Q: How should investors evaluate battery degradation risk in procurement? A: Request independent engineer review of manufacturer degradation warranties, including the financial backing behind the warranty (manufacturer credit rating and warranty reserve provisions). Compare warranted degradation curves against independently verified operational data from reference plants. Model the cost of augmentation at current cell prices plus 10 to 20% as a conservative hedge, and include augmentation capital in your LCOS calculation. LFP systems typically require first augmentation at years 6 to 8 for daily-cycling duty profiles.
Q: Is long-duration storage (8 to 12 hours) investable today? A: Lithium-ion BESS at 8 to 12 hour durations is technically feasible but economically challenging, with LCOS of $200 to $300 per MWh. Alternative technologies (iron-air, vanadium redox flow, compressed air) are approaching cost parity for long-duration applications but lack the operational track record of lithium-ion at scale. Form Energy's iron-air pilot in Minnesota and ESS Inc.'s iron flow installations in Oregon represent early commercial deployments, but investors should treat long-duration storage as a 2028 to 2030 opportunity for scaled deployment, with current investments positioned as strategic or demonstration-stage capital.
Q: What is the biggest procurement mistake in grid storage today? A: Evaluating bids primarily on installed CapEx per kWh without adequate weighting for round-trip efficiency, degradation warranty terms, thermal management design, and integration track record. The lowest CapEx bid frequently produces the highest LCOS over the project life. Procurement teams should allocate no more than 30% of evaluation weighting to upfront cost, with remaining scoring distributed across performance, reliability, and lifecycle cost factors.
Sources
- BloombergNEF. (2026). Global Energy Storage Outlook 2026: Deployment, Economics, and Market Dynamics. London: BNEF.
- International Energy Agency. (2025).
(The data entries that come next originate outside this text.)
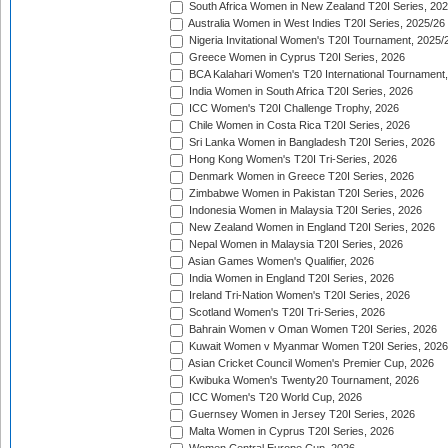
South Africa Women in New Zealand T20I Series, 20
Australia Women in West Indies T20I Series, 2025/26
Nigeria Invitational Women's T20I Tournament, 2025/
Greece Women in Cyprus T20I Series, 2026
BCA Kalahari Women's T20 International Tournament
India Women in South Africa T20I Series, 2026
ICC Women's T20I Challenge Trophy, 2026
Chile Women in Costa Rica T20I Series, 2026
Sri Lanka Women in Bangladesh T20I Series, 2026
Hong Kong Women's T20I Tri-Series, 2026
Denmark Women in Greece T20I Series, 2026
Zimbabwe Women in Pakistan T20I Series, 2026
Indonesia Women in Malaysia T20I Series, 2026
New Zealand Women in England T20I Series, 2026
Nepal Women in Malaysia T20I Series, 2026
Asian Games Women's Qualifier, 2026
India Women in England T20I Series, 2026
Ireland Tri-Nation Women's T20I Series, 2026
Scotland Women's T20I Tri-Series, 2026
Bahrain Women v Oman Women T20I Series, 2026
Kuwait Women v Myanmar Women T20I Series, 2026
Asian Cricket Council Women's Premier Cup, 2026
Kwibuka Women's Twenty20 Tournament, 2026
ICC Women's T20 World Cup, 2026
Guernsey Women in Jersey T20I Series, 2026
Malta Women in Cyprus T20I Series, 2026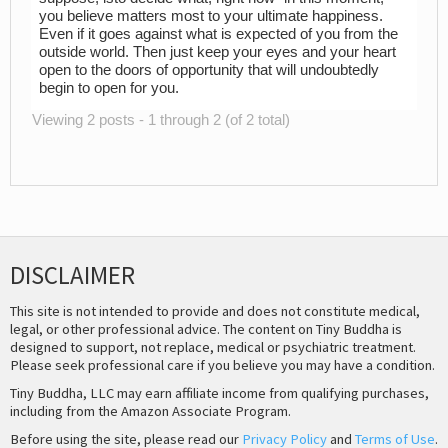
you believe matters most to your ultimate happiness.
Even if it goes against what is expected of you from the
outside world. Then just keep your eyes and your heart
open to the doors of opportunity that will undoubtedly
begin to open for you.
Viewing 2 posts - 1 through 2 (of 2 total)
DISCLAIMER
This site is not intended to provide and does not constitute medical,
legal, or other professional advice. The content on Tiny Buddha is
designed to support, not replace, medical or psychiatric treatment.
Please seek professional care if you believe you may have a condition.
Tiny Buddha, LLC may earn affiliate income from qualifying purchases,
including from the Amazon Associate Program.
Before using the site, please read our
Privacy Policy
and
Terms of Use
.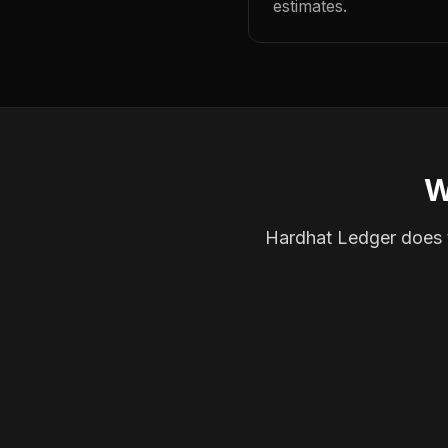
estimates.
W
Hardhat Ledger does th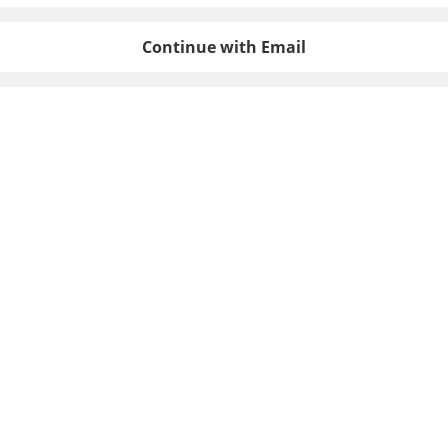
Continue with Email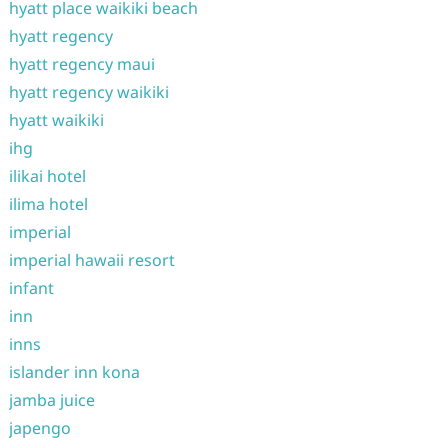
hyatt place waikiki beach
hyatt regency
hyatt regency maui
hyatt regency waikiki
hyatt waikiki
ihg
ilikai hotel
ilima hotel
imperial
imperial hawaii resort
infant
inn
inns
islander inn kona
jamba juice
japengo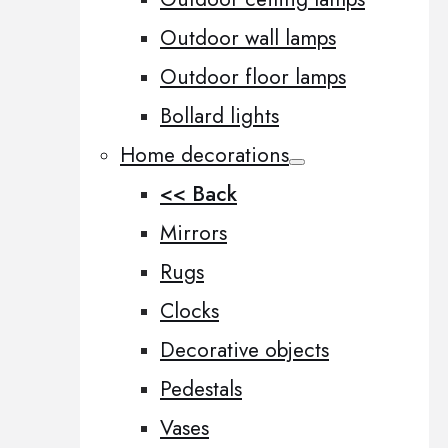
Outdoor wall lamps
Outdoor floor lamps
Bollard lights
Home decorations
<< Back
Mirrors
Rugs
Clocks
Decorative objects
Pedestals
Vases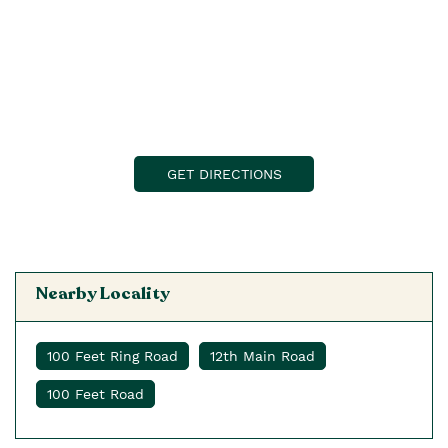
GET DIRECTIONS
Nearby Locality
100 Feet Ring Road
12th Main Road
100 Feet Road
World Energy Investment 2025: Energy Storage Chapter. Paris: IEA.
- Lazard. (2025). Lazard's Levelized Cost of Storage Analysis, Version 9.0. New York: Lazard Ltd.
- Australian Energy Market Operator. (2025). Battery Energy Storage System Performance Review 2024-25. Melbourne: AEMO.
- PJM Interconnection. (2025). State of the Market Report: Ancillary Services and Energy Storage Performance. Norristown, PA: Monitoring Analytics.
- Wood Mackenzie. (2025). Global Battery Storage Augmentation Cost Outlook. Edinburgh: Wood Mackenzie.
- State Grid Corporation of China. (2025). Utility-Scale Battery Storage Operational Performance: Five-Year Review 2020-2025. Beijing: SGCC.
- Clean Energy Council. (2025). Battery Energy Storage Procurement Best Practice Guide. Melbourne: CEC.